In Crater v. Crater, 135 Cal. 633 [67 P. 1049], it is said:

"It is well established that in divorce proceedings the court has the power to vary and modify its decree as to the custody of the minor children from time to time, as circumstances change. The court, in revising and modifying its decree, proceeds upon new facts considered in connection with the facts formerly established, the change of circumstances, the conduct of the parties, and the best interests of the child. [47 Cal. App. 2d 440] The good of the child is regarded as the controlling force in directing its custody, and the courts will always look to this rather than to the whims and caprices of the parties. The morals of the parents, their financial condition, their subsequent marriage, the age of the child, and the devotion of either parent to its best interests are all factors to be weighed and considered by the court. All such applications are addressed to the sound legal discretion of the court below, and its conclusion will not be disturbed here, except, it should clearly appear that its discretion has been abused."

[1] It is the contention of appellant that under the holding in the case of Foster v. Foster, 8 Cal. 2d 719 [68 PaCal.2d 719], the decree could not be modified unless the evidence discloses a "change of circumstances" since the entry of the first order, and that the record shows that the facts presented are the same as those proven at the original hearing. Respondent asserts that other and additional facts were proven at the second hearing. As the record at the former hearing is not before us, we cannot say that the proof was the same as that adduced at the original hearing. In support of the order, we must assume that other and different facts were established at the second hearing.

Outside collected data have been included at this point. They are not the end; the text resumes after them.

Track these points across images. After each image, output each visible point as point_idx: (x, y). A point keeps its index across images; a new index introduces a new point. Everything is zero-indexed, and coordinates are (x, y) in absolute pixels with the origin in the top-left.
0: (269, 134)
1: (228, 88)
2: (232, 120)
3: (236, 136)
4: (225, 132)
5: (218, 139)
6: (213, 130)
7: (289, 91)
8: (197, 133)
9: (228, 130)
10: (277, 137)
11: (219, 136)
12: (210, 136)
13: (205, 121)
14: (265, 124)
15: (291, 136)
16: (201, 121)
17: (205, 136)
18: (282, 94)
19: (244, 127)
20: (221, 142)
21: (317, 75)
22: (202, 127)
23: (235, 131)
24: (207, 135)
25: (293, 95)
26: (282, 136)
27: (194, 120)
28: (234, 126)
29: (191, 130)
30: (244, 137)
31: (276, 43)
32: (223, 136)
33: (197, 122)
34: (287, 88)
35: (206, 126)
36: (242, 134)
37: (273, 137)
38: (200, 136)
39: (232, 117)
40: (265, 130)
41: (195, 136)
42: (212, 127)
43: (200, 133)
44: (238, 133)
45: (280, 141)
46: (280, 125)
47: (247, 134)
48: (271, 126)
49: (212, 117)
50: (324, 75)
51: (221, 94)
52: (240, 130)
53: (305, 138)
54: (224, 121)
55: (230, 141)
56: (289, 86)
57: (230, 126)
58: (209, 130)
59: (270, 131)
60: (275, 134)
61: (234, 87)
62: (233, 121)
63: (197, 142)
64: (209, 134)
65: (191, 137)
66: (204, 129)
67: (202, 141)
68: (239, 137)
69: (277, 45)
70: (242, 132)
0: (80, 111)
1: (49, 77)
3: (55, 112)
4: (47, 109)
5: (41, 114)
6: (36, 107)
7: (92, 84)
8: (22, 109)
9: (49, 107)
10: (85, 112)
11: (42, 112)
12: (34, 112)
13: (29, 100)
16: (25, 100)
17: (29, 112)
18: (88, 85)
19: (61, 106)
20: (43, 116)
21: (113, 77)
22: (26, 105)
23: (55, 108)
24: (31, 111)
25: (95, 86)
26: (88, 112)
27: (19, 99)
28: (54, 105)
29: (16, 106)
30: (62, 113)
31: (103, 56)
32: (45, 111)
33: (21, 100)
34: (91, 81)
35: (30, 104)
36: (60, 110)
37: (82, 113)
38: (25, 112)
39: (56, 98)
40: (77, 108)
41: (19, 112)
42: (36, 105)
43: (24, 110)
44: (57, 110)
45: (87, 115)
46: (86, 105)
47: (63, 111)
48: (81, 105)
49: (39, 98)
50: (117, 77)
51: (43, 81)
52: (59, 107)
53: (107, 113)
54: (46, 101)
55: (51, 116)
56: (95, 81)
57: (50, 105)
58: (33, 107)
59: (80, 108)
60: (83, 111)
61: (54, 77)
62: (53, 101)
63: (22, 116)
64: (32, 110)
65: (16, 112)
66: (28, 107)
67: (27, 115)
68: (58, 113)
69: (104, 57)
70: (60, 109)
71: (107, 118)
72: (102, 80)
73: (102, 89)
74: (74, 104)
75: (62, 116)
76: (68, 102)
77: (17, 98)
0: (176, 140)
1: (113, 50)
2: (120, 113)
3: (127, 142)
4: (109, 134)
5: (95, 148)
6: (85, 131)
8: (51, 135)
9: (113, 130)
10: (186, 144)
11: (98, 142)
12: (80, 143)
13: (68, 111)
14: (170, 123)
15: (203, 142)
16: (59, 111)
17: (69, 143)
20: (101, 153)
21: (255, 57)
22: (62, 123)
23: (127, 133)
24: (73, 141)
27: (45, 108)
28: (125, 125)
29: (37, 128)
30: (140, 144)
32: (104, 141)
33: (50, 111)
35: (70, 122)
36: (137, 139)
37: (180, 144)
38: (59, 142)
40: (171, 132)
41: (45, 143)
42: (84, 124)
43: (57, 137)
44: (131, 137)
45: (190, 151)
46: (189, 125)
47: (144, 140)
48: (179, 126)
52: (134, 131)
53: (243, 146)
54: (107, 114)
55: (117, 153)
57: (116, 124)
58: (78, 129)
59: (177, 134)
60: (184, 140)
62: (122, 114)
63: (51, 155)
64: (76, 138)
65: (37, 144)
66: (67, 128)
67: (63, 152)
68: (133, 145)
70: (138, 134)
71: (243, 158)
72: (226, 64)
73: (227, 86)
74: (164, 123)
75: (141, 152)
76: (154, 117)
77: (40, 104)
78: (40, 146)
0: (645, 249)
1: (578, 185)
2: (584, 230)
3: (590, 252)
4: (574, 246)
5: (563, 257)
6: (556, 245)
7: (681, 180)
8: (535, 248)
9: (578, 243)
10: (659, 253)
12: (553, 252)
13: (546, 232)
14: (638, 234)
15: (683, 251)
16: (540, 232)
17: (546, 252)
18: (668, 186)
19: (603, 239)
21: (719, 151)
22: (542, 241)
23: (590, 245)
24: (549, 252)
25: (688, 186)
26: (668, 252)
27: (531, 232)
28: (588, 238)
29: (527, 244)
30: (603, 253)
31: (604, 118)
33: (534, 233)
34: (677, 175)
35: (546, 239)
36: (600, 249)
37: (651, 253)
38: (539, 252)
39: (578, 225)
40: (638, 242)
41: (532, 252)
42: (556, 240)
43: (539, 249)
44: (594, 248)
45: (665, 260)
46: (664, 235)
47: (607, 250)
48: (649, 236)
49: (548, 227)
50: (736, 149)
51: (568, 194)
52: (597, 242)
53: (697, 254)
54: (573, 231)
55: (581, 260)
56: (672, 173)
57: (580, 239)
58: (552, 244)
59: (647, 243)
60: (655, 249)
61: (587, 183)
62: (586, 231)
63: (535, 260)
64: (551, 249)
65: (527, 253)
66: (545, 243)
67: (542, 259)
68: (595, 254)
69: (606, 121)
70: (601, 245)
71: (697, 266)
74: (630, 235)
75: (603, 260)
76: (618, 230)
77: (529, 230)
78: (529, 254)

[2] It is next urged that the court erred, over the objection of appellant, in admitting in evidence testimony concerning matters which occurred prior to the first hearing. Only three instances of such alleged error are pointed out by appellant. Several witnesses were asked the question in respect to respondent, and concerning her reputation for morality "at any time during the last six or eight months." The second hearing was held more than six months after the first. The only other instance of testimony in the same category to which an objection was overruled, is the following, (with a Mrs. Medlin on the witness stand): "Q. Now, will you state whether or not, prior to 1939, Mr. Valentine manifested any affection toward you? A. Yes. We manifested an attraction for each other."

The sole issue before the court was the fitness of each spouse to have the custody of their child. Each attacked the other. Evidence of the delinquencies of either which concerned acts committed prior to the first hearing were clearly not admissible. (In re Wood, 103 Cal. App. 790 [285 P. 323].) [3] We are of the opinion, however, that [47 Cal. App. 2d 441] the admission of the testimony mentioned was not an error of sufficient gravity to warrant a reversal of the order. Aside from such testimony, there is abundant evidence to sustain the finding of the trial court that respondent was a fit person to have the custody to her daughter. In addition, the legislature has laid down the rule that "other things being equal, if the child is of tender years, it should be given to the mother. ..." (Civ. Code, sec. 138, subd. 2.) In the final analysis, the sole question is the best welfare of the minor, and on a hearing of this character, justice is not attained by a too strict adherence to the technical rules of evidence. The discretion committed to the trial court was not abused.

The order is affirmed.

Thompson, J., and Pullen, P. J., concurred.